La propuesta oficial no busca derogar la ley vigente —aprobada en 2024, vetada por Javier Milei y luego ratificada por el Congreso—, sino modificar el esquema de actualización presupuestaria y financiamiento de las universidades nacionales. Para ello, funcionarios de Educación, entre ellos el secretario Carlos Torrendell y el subsecretario de Políticas Universitarias, Alejandro Álvarez, mantuvieron reuniones con representantes del Consejo Interuniversitario Nacional (CIN) con el fin de acercar posiciones y negociar puntos sensibles del proyecto. Estas conversaciones indican que el Gobierno intenta asegurar consensos básicos con las autoridades universitarias, aunque el contenido final aún no está cerrado.

El contexto de esta iniciativa es complejo: el sistema universitario viene atravesando una fuerte tensión presupuestaria desde 2023. En distintos momentos de los últimos dos años, el Congreso aprobó leyes orientadas a actualizar el financiamiento, pero el Poder Ejecutivo vetó estas normas alegando que implicaban costos fiscales demasiado elevados y que no contaban con fuentes de financiamiento claramente identificadas. Por ejemplo, el veto de 2024 argumentó que aplicar la ley hubiese requerido recurrir a mecanismos extraordinarios que comprometerían la sostenibilidad fiscal. A pesar de ello, amplias mayorías parlamentarias insistieron con propuestas para recomponer fondos operativos y salarios docentes, aunque sin alcanzar los dos tercios necesarios para revertir los vetos.

El proyecto de ley busca ser aprobado por el Gobierno. Foto: EFE

Cómo sería la nueva ley

En este marco, la nueva iniciativa del Gobierno apuntaría a rediseñar el sistema de actualización de fondos para gastos de funcionamiento y salarios, probablemente incorporando mecanismos vinculados a la inflación o a criterios de distribución revisados. Si bien los detalles no fueron difundidos por completo, la negociación con el CIN sugiere que uno de los objetivos es establecer una metodología previsible y menos conflictiva para asignar recursos.

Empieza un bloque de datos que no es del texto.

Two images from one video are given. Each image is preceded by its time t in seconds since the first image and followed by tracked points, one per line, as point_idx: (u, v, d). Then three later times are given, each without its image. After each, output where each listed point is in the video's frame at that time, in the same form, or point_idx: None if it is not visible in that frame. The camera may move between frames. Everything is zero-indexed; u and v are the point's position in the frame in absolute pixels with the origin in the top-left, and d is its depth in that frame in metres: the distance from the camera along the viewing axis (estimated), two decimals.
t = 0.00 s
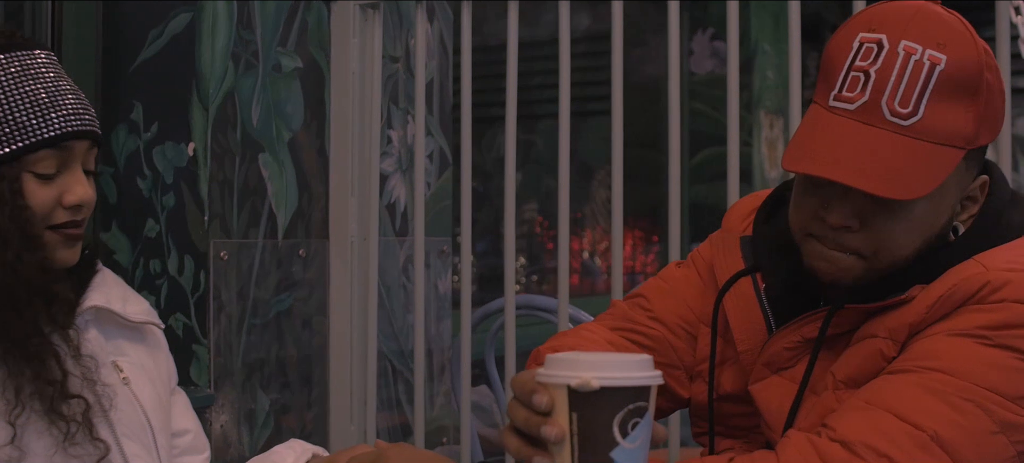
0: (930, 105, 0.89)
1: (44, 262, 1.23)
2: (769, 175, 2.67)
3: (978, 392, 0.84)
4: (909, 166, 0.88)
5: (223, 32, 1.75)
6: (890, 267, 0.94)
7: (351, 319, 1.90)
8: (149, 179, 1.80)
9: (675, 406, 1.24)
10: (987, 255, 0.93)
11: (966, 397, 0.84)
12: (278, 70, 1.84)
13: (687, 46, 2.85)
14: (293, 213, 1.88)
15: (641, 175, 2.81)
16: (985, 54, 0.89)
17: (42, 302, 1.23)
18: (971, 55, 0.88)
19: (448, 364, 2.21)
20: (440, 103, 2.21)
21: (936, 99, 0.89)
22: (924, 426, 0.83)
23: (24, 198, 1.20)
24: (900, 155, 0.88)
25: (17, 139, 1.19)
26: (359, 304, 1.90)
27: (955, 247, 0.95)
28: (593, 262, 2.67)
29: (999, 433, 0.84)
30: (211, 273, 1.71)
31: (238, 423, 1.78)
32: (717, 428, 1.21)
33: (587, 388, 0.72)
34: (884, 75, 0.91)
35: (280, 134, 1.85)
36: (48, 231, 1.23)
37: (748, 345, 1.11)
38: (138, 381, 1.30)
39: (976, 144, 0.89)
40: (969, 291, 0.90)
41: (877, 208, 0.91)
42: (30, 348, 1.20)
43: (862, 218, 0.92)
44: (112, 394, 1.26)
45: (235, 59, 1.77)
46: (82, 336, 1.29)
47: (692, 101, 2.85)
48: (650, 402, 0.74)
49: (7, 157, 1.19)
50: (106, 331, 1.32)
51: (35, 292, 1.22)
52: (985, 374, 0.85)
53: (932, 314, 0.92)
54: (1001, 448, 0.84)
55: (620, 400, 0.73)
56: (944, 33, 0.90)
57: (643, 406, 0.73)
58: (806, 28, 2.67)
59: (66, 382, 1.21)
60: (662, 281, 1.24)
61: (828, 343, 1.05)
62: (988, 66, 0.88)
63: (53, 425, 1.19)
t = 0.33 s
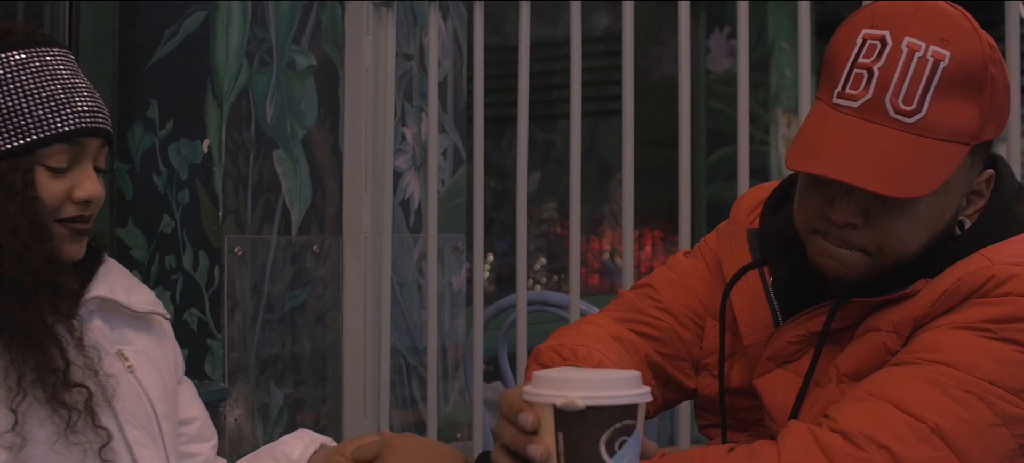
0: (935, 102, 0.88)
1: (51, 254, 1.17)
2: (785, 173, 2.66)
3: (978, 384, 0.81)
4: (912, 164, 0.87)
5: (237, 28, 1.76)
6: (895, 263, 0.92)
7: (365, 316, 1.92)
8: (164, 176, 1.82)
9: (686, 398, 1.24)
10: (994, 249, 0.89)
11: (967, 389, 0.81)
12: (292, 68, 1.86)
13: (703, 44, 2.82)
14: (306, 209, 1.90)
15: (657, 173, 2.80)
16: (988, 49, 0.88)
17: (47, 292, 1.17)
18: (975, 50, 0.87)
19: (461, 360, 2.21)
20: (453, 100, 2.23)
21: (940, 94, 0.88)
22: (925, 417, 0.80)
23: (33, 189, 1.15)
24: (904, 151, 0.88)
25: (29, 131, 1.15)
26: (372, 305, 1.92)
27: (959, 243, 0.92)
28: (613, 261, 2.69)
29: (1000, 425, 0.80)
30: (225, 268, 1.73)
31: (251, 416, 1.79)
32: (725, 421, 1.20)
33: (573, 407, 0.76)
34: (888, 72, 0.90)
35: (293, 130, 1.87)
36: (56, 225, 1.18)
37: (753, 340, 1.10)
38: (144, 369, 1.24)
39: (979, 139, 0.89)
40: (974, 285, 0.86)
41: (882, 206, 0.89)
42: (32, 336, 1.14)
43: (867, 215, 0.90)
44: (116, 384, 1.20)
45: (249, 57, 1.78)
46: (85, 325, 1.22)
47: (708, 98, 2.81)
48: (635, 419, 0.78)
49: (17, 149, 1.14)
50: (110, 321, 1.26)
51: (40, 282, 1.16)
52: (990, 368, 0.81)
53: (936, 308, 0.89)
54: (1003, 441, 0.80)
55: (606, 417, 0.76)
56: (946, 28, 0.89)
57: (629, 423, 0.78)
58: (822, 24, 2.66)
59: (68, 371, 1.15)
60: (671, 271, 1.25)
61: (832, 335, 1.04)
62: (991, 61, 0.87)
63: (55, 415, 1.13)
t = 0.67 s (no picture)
0: (926, 94, 0.89)
1: (57, 245, 1.17)
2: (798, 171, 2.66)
3: (974, 372, 0.81)
4: (906, 155, 0.88)
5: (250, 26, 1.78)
6: (890, 254, 0.93)
7: (377, 313, 1.95)
8: (179, 172, 1.84)
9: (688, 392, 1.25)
10: (991, 240, 0.90)
11: (963, 377, 0.81)
12: (304, 65, 1.88)
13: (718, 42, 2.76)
14: (319, 205, 1.92)
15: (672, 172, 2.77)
16: (980, 41, 0.88)
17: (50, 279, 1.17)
18: (967, 42, 0.88)
19: (473, 356, 2.23)
20: (466, 97, 2.25)
21: (931, 86, 0.88)
22: (921, 406, 0.80)
23: (43, 179, 1.14)
24: (897, 142, 0.88)
25: (43, 123, 1.14)
26: (385, 302, 1.96)
27: (951, 236, 0.93)
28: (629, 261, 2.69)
29: (997, 414, 0.80)
30: (238, 263, 1.75)
31: (263, 409, 1.82)
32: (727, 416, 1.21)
33: (566, 408, 0.77)
34: (880, 65, 0.90)
35: (306, 127, 1.89)
36: (61, 218, 1.17)
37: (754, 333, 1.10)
38: (150, 359, 1.24)
39: (972, 131, 0.89)
40: (970, 275, 0.87)
41: (875, 198, 0.90)
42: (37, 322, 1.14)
43: (862, 208, 0.91)
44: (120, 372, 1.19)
45: (263, 55, 1.80)
46: (90, 314, 1.22)
47: (724, 97, 2.75)
48: (630, 420, 0.79)
49: (30, 140, 1.14)
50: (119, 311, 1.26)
51: (45, 270, 1.16)
52: (987, 356, 0.81)
53: (932, 299, 0.89)
54: (1000, 430, 0.80)
55: (602, 418, 0.77)
56: (938, 22, 0.90)
57: (624, 424, 0.78)
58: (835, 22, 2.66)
59: (72, 357, 1.15)
60: (671, 266, 1.26)
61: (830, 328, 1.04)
62: (983, 52, 0.88)
63: (57, 400, 1.12)
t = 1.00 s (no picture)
0: (911, 85, 0.90)
1: (71, 235, 1.19)
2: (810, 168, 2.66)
3: (966, 357, 0.81)
4: (892, 146, 0.89)
5: (262, 24, 1.80)
6: (878, 244, 0.94)
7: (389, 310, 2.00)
8: (193, 167, 1.86)
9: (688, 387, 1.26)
10: (982, 228, 0.91)
11: (956, 362, 0.81)
12: (317, 62, 1.90)
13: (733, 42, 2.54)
14: (332, 201, 1.94)
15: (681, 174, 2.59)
16: (963, 31, 0.89)
17: (63, 269, 1.18)
18: (950, 33, 0.89)
19: (484, 351, 2.24)
20: (479, 93, 2.26)
21: (915, 77, 0.90)
22: (914, 390, 0.81)
23: (62, 172, 1.16)
24: (883, 133, 0.90)
25: (65, 118, 1.16)
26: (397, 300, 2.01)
27: (943, 224, 0.94)
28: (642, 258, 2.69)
29: (990, 398, 0.80)
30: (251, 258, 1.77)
31: (277, 401, 1.84)
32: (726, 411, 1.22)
33: (569, 397, 0.77)
34: (864, 58, 0.91)
35: (319, 123, 1.91)
36: (76, 212, 1.19)
37: (752, 325, 1.11)
38: (159, 346, 1.26)
39: (958, 120, 0.91)
40: (962, 262, 0.88)
41: (863, 188, 0.92)
42: (48, 309, 1.15)
43: (850, 199, 0.92)
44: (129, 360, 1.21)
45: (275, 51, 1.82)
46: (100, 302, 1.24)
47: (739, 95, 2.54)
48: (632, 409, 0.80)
49: (52, 133, 1.16)
50: (128, 300, 1.28)
51: (58, 258, 1.17)
52: (981, 342, 0.82)
53: (924, 287, 0.90)
54: (993, 413, 0.80)
55: (605, 407, 0.78)
56: (921, 13, 0.91)
57: (626, 413, 0.79)
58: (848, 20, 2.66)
59: (82, 344, 1.16)
60: (671, 263, 1.27)
61: (825, 319, 1.05)
62: (966, 43, 0.89)
63: (67, 387, 1.14)
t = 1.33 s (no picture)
0: (893, 72, 0.92)
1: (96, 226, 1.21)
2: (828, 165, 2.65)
3: (963, 339, 0.83)
4: (870, 132, 0.91)
5: (277, 20, 1.87)
6: (862, 230, 0.96)
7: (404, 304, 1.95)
8: (208, 162, 1.92)
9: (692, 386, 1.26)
10: (971, 214, 0.93)
11: (953, 345, 0.83)
12: (333, 58, 1.92)
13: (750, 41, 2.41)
14: (348, 195, 1.95)
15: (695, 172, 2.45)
16: (946, 21, 0.91)
17: (87, 260, 1.20)
18: (932, 22, 0.91)
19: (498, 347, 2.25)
20: (494, 89, 2.28)
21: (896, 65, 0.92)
22: (913, 373, 0.82)
23: (87, 164, 1.19)
24: (862, 120, 0.92)
25: (88, 112, 1.19)
26: (412, 302, 1.95)
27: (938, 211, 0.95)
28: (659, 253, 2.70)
29: (987, 379, 0.81)
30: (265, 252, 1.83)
31: (292, 394, 1.88)
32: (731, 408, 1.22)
33: (579, 388, 0.76)
34: (846, 46, 0.94)
35: (334, 119, 1.92)
36: (99, 204, 1.22)
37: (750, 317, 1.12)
38: (176, 335, 1.28)
39: (941, 109, 0.92)
40: (955, 246, 0.90)
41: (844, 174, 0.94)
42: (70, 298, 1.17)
43: (833, 184, 0.95)
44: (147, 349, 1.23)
45: (291, 47, 1.87)
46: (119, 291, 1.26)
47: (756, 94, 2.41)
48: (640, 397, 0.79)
49: (76, 126, 1.19)
50: (145, 290, 1.30)
51: (82, 248, 1.19)
52: (976, 324, 0.83)
53: (917, 273, 0.91)
54: (991, 394, 0.81)
55: (613, 398, 0.77)
56: (906, 3, 0.92)
57: (635, 401, 0.78)
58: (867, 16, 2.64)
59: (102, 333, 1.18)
60: (671, 263, 1.29)
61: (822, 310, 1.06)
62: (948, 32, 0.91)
63: (87, 374, 1.16)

Las discusiones legislativas de los últimos años muestran que el financiamiento universitario se ha convertido en un eje central de la disputa política, con fuertes cruces entre el Gobierno y la oposición. Esta última ha defendido reiteradamente la necesidad de garantizar la estabilidad presupuestaria de las universidades para evitar la paralización de actividades, el deterioro salarial y la caída en el poder adquisitivo de docentes e investigadores. Desde el oficialismo, en cambio, se insiste en que cualquier esquema debe ser fiscalmente sostenible y compatible con las metas económicas generales.

El Gobierno asegura contar con los consensos legislativos necesarios y se prepara para relanzar el debate en marzo, con una versión modificada de la ley vigente y con negociaciones en curso con el CIN. El desenlace dependerá de cómo avance la discusión parlamentaria, del clima político en torno a los vetos previos y de la capacidad de las autoridades para articular un acuerdo que satisfaga tanto las demandas universitarias como los condicionamientos fiscales.